Update normalization description at nn/layer/normalization.py

mindspore/ccsrc/minddata/dataset/api/execute.cc

@@ -564,7 +564,7 @@ std::string Execute::AippCfgGenerator() {
 
     std::vector<uint32_t> aipp_size = AippSizeFilter(resize_paras, crop_paras);
 
-    // Process normalization parameters to find out the final normalization parameters for Aipp module
+    // Process Normalization parameters to find out the final Normalization parameters for Aipp module
     std::vector<uint32_t> normalize_paras;
     if (info_->aipp_cfg_.find(vision::kDvppNormalizeOperation) != info_->aipp_cfg_.end()) {
       for (auto pos = info_->aipp_cfg_.equal_range(vision::kDvppNormalizeOperation); pos.first != pos.second;

mindspore/ccsrc/minddata/dataset/kernels/image/normalize_op.cc

@@ -39,7 +39,7 @@ NormalizeOp::NormalizeOp(float mean_r, float mean_g, float mean_b, float std_r,
 
 Status NormalizeOp::Compute(const std::shared_ptr<Tensor> &input, std::shared_ptr<Tensor> *output) {
   IO_CHECK(input, output);
-  // Doing the normalization
+  // Doing the Normalization
   return Normalize(input, output, mean_, std_);
 }
 

mindspore/ccsrc/minddata/dataset/kernels/image/normalize_pad_op.cc

@@ -37,7 +37,7 @@ NormalizePadOp::NormalizePadOp(float mean_r, float mean_g, float mean_b, float s
 
 Status NormalizePadOp::Compute(const std::shared_ptr<Tensor> &input, std::shared_ptr<Tensor> *output) {
   IO_CHECK(input, output);
-  // Doing the normalization + pad
+  // Doing the Normalization + pad
   return NormalizePad(input, output, mean_, std_, dtype_);
 }
 

mindspore/nn/acc/less_batch_normalization.py

@@ -27,7 +27,7 @@ __all__ = ["LessBN"]
 
 class CommonHeadLastFN(Cell):
     r"""

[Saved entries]
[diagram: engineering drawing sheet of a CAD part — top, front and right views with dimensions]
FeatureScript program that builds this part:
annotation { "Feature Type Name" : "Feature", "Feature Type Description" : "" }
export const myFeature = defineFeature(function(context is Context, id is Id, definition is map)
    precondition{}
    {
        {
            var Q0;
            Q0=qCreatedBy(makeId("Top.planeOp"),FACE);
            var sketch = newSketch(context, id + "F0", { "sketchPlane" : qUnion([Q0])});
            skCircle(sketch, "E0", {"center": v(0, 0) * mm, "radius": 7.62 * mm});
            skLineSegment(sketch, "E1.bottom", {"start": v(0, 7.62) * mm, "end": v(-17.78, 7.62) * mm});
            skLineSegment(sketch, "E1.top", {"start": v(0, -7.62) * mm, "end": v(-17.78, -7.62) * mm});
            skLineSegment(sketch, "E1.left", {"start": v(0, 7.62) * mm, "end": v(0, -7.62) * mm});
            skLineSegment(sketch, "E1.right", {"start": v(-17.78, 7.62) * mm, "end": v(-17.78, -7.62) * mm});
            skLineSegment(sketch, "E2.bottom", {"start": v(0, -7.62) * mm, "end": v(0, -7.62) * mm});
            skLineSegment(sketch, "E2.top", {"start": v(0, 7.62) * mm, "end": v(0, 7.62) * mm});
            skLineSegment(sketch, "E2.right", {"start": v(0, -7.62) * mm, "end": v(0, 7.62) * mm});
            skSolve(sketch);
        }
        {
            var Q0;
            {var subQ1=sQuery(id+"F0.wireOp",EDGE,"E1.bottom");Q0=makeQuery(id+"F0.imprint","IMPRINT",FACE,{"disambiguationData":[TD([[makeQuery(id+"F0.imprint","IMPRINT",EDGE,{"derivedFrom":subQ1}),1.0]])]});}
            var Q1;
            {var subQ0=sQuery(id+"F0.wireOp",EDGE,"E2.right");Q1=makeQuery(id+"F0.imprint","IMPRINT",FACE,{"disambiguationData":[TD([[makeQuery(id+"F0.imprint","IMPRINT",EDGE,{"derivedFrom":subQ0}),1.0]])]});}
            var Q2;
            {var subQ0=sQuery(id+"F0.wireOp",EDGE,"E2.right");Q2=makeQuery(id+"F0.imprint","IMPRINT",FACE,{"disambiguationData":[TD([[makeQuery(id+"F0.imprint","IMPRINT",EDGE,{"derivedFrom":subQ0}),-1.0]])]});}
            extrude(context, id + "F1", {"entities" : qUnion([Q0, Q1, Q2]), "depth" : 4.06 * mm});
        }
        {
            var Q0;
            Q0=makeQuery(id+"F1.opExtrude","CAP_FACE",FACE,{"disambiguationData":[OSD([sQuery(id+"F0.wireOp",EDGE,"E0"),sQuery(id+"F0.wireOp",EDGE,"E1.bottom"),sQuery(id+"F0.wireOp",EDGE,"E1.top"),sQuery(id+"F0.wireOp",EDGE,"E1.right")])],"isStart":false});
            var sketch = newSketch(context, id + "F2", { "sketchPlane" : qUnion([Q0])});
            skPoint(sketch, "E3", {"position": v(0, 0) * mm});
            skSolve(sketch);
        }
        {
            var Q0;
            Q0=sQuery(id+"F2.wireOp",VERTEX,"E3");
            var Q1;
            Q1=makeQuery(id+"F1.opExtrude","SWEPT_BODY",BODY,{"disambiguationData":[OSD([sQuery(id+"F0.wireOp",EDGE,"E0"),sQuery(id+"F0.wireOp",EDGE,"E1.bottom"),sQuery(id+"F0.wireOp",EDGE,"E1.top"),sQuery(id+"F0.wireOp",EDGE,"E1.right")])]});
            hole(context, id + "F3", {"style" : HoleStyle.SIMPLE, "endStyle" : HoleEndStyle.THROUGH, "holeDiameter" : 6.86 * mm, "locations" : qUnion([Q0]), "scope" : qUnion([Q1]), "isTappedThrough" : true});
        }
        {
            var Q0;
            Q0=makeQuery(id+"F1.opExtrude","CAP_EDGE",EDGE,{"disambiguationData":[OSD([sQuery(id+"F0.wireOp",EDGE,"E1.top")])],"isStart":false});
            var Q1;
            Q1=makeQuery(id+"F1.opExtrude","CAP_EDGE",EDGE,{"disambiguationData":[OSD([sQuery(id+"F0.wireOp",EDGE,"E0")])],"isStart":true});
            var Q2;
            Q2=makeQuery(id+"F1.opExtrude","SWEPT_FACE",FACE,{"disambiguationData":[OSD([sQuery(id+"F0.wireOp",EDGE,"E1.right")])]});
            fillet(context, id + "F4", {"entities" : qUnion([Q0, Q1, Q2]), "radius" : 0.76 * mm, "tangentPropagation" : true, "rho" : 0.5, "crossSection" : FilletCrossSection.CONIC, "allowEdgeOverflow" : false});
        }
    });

Tasks to perform ::
• 1. Please answer these questions about the normalization diff:
(a) In execute.cc, what type is declared for normalize_paras?
(b) In normalize_pad_op.cc, what call does NormalizePadOp::Compute return?
(c) In less_batch_normalization.py, what name does __all__ list?
• 2. Carry on the normalization diff from its last line, the opening of the CommonHeadLastFN docstring.

Results in order ::
• 1.
(a) std::vector<uint32_t>
(b) NormalizePad(input, output, mean_, std_, dtype_)
(c) "LessBN"

• 2.
-    The last full normalization layer.
+    The last full Normalization layer.
 
     This layer implements the operation as:
 

mindspore/nn/layer/normalization.py

@@ -538,12 +538,12 @@ class BatchNorm3d(Cell):
 
 class GlobalBatchNorm(_BatchNorm):
     r"""
-    Global normalization layer over a N-dimension input.
+    Global Batch Normalization layer over a N-dimension input.
 
-    Global Normalization is cross device synchronized Batch Normalization. The implementation of Batch Normalization
+    Global Batch Normalization is cross device synchronized Batch Normalization. The implementation of
-    only normalizes the data within each device. Global normalization will normalize the input within the group.
+    Batch Normalization only normalizes the data within each device. Global Normalization will normalize
-    It has been described in the paper `Batch Normalization: Accelerating Deep Network Training by
+    the input within the group.It has been described in the paper `Batch Normalization: Accelerating Deep Network
-    Reducing Internal Covariate Shift <https://arxiv.org/abs/1502.03167>`_. It rescales and recenters the
+    Training by Reducing Internal Covariate Shift <https://arxiv.org/abs/1502.03167>`_. It rescales and recenters the
     feature using a mini-batch of data and the learned parameters which can be described in the following formula.
 
     .. math::
@@ -1003,9 +1003,9 @@ class GroupNorm(Cell):
     r"""
     Group Normalization over a mini-batch of inputs.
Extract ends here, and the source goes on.